Almanaque Raimundo Floriano
(Cultural, sem fins comerciais, lucrativos ou financeiros)


Raimundo Floriano de Albuquerque e Silva, Editor deste Almanaque, também conhecido como Velho Fulô, Palhaço Seu Mundinho e Mundico Trazendowski, nascido em Balsas , Maranhão, a 3 de julho de 1936, Católico Apostólico Romano, Contador, Oficial da Reserva do Exército Brasileiro, Funcionário Público aposentado da Câmara dos Deputados, Titular da Cadeira nº 10 da Academia Passa Disco da Música Nordestina, cuja patrona é a cantora Elba Ramalho, Mestre e Fundador da Banda da Capital Federal, Pesquisador da MPB, especializado em Velha Guarda, Música Militar, Carnaval e Forró, Cardeal Fundador da Igreja Sertaneja, Pioneiro de Brasília, Xerife nos Mares do Caribe, Cordelista e Glosador, Amigo do Rio das Balsas, Inventor da Descida de Boia, em julho de 1952, Amigo da Fanfarra do 1° RCG, autor dos livros O Acordo PDS/PTB, coletânea de charges, Sinais de Revisão e Regras de Pontuação, normativo, Do Jumento ao Parlamento, com episódios da vida real, De Balsas para o Mundo, centrado na navegação fluvial Balsas/Oceano Atlântico, Pétalas do Rosa, saga da Família Albuquerque e Silva, Memorial Balsense, dedicado à história de sua terra natal, e Caindo na Gandaia, humorístico apimentado, é casado, tem quatro filhos, uma nora, um genro e dois netos e reside em Brasília, Distrito Federal, desde dezembro de 1960.

Do Jumento ao Parlamento sábado, 17 de dezembro de 2016

TRÊS ENCONTROS

DO LIVRO DO JUMENTO AO PARLAMENTO

TRÊS ENCONTROS

(Raimundo Floriano)

 

Deputado Neiva Moreira e seu amigo Lauro Maranhão Ayres:

pausa para um descontraído papo

 

                        Balsas possui, atualmente, sete clubes sociais: a AABB, o Oito de Julho, a Associação Atlética BASA, o Centro de Tradições Gaúchas, a Associação Atlética do Banco do Nordeste do Brasil, a Liga Operária e o Clube Recreativo Balsense.

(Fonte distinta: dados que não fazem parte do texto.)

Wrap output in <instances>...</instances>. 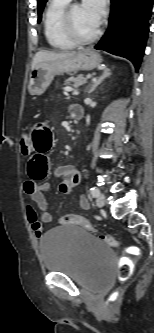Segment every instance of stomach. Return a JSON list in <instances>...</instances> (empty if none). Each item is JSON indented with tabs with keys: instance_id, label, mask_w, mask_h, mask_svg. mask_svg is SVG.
I'll list each match as a JSON object with an SVG mask.
<instances>
[{
	"instance_id": "0dacf381",
	"label": "stomach",
	"mask_w": 154,
	"mask_h": 333,
	"mask_svg": "<svg viewBox=\"0 0 154 333\" xmlns=\"http://www.w3.org/2000/svg\"><path fill=\"white\" fill-rule=\"evenodd\" d=\"M101 63V56L91 49L82 50L73 57L39 63L31 71L28 90L32 95H42L50 86L54 76L92 70Z\"/></svg>"
}]
</instances>
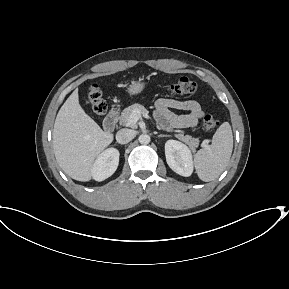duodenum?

Tratando-se de uma cidadezinha no sertão sul-maranhense, é clube para encardir. Há coisa de três décadas, esse número se reduzia a zero.

 

                        As festas dançantes de então eram realizadas nas residências. Os habitantes mais abastados reuniam-se em casas de família situadas na Praça Getúlio Vargas – a da Matriz –, ou nas imediações, e o arrasta-pé recebia a denominação de “vesperal” se ocorresse à tarde, ou de “baile” se à noite. Os menos apercebidos congraçavam-se nas ruas secundárias, e qualquer função, diurna ou noturna, era ali conhecida como pipiral. No arrabalde, festejavam os que Luiz Gonzaga, Rei do Baião, classificaria de “lascados”, cujo pagode se intitulava pirão-frio.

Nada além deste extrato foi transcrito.